● Try it
Take each line in the entries below that holds "changes" and show it.

[Saved data entries]
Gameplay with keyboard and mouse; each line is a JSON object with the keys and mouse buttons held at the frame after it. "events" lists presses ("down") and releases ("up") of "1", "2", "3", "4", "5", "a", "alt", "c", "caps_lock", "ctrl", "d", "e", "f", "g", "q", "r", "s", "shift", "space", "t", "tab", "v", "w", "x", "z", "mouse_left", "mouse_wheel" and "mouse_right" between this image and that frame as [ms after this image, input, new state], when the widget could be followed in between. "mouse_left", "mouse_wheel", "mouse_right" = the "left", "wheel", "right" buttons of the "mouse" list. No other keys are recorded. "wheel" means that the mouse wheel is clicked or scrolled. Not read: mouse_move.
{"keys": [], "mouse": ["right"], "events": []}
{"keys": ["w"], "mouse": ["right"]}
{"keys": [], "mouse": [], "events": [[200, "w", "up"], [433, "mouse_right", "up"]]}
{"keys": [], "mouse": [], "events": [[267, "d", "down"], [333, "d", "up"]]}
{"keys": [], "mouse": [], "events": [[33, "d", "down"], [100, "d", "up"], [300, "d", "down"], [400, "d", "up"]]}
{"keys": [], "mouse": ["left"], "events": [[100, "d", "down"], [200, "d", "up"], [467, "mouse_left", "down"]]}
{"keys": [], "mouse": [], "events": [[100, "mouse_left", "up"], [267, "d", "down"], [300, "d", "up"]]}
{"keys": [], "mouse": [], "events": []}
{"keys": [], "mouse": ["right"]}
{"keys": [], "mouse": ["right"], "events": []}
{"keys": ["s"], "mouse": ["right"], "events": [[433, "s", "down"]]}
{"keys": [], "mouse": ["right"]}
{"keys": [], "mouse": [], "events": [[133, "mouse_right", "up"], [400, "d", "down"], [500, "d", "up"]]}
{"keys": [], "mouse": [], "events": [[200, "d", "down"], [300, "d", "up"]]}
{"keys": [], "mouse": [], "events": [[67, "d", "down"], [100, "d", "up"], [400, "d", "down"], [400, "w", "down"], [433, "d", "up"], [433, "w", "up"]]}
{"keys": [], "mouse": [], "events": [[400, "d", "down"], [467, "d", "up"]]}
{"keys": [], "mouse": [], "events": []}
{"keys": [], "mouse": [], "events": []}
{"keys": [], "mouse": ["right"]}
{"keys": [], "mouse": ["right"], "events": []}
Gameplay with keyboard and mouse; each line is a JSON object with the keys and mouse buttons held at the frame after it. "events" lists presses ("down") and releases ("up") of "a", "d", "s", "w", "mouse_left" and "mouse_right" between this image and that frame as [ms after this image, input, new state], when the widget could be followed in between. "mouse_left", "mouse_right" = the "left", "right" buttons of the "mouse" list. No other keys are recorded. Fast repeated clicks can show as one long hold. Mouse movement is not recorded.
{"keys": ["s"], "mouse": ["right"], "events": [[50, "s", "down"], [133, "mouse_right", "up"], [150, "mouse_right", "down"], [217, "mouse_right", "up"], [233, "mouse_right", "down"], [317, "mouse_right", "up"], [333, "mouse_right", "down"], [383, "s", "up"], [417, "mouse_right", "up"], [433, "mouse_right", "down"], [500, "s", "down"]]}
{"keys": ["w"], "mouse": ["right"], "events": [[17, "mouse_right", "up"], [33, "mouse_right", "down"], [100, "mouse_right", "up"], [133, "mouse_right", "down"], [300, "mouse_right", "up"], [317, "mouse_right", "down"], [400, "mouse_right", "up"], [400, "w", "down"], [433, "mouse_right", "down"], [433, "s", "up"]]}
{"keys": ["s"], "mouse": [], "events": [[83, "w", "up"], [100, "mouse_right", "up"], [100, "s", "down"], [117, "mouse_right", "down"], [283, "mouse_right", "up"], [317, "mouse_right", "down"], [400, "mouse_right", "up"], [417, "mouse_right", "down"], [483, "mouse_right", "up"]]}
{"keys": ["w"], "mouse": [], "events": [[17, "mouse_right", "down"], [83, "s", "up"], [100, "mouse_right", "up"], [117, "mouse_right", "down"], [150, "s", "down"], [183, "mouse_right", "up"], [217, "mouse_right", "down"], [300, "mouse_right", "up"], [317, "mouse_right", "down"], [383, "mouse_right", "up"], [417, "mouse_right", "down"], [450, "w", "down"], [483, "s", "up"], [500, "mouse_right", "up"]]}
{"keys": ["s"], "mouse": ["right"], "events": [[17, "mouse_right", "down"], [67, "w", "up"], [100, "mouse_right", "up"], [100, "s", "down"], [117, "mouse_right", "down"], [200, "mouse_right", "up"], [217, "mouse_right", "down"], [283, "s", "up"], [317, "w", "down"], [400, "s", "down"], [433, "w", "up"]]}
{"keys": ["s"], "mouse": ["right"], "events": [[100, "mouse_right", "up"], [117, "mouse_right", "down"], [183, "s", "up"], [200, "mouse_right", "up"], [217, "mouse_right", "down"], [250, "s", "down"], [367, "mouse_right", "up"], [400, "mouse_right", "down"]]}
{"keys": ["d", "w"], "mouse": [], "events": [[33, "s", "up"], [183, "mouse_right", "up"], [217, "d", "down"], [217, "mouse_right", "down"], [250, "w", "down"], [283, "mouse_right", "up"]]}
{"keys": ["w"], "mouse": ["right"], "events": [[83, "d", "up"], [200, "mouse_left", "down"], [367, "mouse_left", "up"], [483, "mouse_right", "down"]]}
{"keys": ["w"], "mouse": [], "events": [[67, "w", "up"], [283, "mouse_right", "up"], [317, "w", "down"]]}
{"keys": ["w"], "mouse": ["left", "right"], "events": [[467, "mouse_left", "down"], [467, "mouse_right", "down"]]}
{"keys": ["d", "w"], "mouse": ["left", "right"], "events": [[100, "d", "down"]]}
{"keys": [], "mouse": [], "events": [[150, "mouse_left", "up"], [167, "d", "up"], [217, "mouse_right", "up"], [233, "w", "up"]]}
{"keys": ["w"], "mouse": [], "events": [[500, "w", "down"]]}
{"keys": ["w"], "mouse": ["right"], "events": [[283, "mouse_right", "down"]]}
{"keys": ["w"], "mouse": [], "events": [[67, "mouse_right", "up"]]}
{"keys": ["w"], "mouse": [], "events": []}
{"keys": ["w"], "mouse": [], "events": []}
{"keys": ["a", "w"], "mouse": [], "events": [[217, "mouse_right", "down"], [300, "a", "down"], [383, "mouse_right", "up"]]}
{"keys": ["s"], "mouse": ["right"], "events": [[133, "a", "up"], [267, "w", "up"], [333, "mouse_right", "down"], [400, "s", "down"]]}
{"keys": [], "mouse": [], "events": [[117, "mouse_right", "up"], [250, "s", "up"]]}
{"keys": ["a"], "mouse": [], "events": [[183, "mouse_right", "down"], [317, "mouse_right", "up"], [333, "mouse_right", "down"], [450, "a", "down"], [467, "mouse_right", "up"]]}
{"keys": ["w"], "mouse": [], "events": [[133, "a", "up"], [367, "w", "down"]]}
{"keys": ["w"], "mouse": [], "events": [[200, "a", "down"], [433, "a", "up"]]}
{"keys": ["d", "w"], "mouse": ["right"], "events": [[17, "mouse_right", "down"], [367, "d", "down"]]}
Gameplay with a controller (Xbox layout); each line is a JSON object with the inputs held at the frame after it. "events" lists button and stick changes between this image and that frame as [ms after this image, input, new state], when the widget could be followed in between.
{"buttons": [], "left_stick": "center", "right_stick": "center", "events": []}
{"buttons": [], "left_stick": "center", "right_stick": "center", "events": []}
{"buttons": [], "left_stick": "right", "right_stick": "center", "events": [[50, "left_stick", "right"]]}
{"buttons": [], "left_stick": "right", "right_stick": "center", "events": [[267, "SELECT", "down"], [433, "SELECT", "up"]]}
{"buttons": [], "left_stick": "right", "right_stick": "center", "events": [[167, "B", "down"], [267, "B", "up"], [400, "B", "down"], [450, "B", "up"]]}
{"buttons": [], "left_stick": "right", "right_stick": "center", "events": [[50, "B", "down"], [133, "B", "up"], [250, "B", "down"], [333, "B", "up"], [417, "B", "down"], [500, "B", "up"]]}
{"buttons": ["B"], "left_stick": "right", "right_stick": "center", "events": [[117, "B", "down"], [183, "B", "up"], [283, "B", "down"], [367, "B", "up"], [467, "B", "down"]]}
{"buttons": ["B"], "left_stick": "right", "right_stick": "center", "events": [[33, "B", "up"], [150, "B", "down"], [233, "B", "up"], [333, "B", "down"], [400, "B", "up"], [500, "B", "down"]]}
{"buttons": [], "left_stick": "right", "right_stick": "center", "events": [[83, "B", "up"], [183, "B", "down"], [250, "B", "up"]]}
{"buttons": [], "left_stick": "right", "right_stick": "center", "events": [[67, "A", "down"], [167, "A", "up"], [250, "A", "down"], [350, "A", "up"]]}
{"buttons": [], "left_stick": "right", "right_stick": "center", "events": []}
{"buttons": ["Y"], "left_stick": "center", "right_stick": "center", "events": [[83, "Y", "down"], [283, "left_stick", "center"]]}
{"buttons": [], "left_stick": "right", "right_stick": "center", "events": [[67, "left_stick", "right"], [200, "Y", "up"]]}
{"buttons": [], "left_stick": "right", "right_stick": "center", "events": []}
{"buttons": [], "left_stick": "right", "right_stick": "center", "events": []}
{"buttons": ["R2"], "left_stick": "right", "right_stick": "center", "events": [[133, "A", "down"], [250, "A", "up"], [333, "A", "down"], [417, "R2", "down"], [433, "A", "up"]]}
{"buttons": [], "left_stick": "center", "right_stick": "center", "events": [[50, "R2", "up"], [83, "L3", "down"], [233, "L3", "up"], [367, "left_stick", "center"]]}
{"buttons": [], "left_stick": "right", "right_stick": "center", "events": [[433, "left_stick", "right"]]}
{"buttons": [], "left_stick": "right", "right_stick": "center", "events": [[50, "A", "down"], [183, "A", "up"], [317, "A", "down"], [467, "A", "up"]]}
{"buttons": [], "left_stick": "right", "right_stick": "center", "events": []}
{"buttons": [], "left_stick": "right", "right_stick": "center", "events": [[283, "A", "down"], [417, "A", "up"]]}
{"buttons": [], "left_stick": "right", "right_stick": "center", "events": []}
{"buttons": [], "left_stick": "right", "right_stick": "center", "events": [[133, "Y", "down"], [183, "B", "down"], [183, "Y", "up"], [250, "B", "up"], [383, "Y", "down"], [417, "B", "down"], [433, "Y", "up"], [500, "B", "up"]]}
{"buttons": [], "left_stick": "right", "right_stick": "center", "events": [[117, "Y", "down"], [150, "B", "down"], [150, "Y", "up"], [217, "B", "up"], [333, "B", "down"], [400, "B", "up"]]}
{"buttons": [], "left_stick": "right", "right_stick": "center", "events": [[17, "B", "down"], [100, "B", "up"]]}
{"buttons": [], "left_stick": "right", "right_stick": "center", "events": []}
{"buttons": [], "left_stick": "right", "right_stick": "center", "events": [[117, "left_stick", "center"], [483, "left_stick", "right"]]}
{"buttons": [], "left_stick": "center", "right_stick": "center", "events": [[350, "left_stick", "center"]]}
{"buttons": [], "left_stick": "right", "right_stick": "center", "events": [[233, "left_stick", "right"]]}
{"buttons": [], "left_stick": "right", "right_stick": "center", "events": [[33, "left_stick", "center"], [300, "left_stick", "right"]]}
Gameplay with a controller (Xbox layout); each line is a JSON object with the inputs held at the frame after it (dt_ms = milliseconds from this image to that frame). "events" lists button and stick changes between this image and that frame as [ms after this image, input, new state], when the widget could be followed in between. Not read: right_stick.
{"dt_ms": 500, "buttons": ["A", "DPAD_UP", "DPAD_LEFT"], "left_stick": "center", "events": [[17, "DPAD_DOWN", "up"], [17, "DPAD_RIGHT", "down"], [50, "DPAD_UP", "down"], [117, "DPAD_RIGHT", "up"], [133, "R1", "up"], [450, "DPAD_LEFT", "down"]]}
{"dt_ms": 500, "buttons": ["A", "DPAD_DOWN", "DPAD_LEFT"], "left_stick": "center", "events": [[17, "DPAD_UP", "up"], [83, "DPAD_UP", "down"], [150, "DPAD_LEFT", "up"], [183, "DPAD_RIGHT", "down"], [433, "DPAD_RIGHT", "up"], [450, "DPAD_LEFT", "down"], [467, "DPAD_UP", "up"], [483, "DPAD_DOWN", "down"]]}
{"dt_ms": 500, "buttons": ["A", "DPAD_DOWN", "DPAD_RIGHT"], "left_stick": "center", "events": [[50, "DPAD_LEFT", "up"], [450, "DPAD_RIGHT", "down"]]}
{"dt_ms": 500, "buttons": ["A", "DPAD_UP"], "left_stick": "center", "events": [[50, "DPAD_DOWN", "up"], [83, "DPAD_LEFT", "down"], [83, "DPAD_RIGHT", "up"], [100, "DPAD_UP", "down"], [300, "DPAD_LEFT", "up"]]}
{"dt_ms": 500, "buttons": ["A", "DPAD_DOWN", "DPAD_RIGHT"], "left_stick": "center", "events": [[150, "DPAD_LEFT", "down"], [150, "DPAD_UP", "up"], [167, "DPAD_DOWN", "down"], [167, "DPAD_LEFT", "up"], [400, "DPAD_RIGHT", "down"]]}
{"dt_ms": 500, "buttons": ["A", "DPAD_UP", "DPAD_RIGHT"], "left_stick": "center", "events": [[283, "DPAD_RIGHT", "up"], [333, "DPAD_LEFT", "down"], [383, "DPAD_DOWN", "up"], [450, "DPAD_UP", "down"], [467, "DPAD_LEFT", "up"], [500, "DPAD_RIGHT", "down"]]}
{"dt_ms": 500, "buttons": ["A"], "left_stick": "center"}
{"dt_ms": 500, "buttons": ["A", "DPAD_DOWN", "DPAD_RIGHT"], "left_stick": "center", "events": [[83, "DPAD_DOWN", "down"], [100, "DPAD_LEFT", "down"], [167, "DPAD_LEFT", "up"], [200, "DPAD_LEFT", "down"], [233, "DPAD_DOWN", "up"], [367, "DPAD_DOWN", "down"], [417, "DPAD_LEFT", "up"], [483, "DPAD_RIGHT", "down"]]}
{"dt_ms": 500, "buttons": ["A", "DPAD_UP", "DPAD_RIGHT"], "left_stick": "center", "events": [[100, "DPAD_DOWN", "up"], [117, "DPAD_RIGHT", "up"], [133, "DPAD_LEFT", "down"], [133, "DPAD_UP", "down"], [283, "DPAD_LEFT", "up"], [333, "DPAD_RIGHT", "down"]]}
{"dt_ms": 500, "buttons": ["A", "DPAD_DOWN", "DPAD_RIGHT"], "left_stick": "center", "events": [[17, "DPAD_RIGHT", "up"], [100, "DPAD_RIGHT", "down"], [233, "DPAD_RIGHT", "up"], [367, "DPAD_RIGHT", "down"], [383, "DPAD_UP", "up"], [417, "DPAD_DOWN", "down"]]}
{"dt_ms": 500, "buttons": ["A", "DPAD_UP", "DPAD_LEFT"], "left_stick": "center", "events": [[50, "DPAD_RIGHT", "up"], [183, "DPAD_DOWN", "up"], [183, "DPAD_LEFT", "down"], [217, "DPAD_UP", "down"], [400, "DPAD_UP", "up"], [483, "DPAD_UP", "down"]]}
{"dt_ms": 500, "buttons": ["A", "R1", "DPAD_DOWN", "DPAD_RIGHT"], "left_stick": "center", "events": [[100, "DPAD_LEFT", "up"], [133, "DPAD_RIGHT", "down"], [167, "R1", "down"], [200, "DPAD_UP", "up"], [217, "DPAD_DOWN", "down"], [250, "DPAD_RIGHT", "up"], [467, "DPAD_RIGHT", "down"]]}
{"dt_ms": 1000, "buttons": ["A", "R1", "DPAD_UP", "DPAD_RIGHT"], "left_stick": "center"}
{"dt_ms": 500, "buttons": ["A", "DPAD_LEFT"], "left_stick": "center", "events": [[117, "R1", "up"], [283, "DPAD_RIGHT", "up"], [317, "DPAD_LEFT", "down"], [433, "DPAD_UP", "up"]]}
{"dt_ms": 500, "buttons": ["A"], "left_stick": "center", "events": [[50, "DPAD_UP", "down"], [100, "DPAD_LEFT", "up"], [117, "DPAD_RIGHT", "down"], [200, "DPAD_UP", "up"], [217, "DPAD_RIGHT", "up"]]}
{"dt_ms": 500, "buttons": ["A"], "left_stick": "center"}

● Exercise result
Gameplay with a controller (Xbox layout); each line is a JSON object with the inputs held at the frame after it. "events" lists button and stick changes between this image and that frame as [ms after this image, input, new state], when the widget could be followed in between.
Gameplay with a controller (Xbox layout); each line is a JSON object with the inputs held at the frame after it (dt_ms = milliseconds from this image to that frame). "events" lists button and stick changes between this image and that frame as [ms after this image, input, new state], when the widget could be followed in between. Not read: right_stick.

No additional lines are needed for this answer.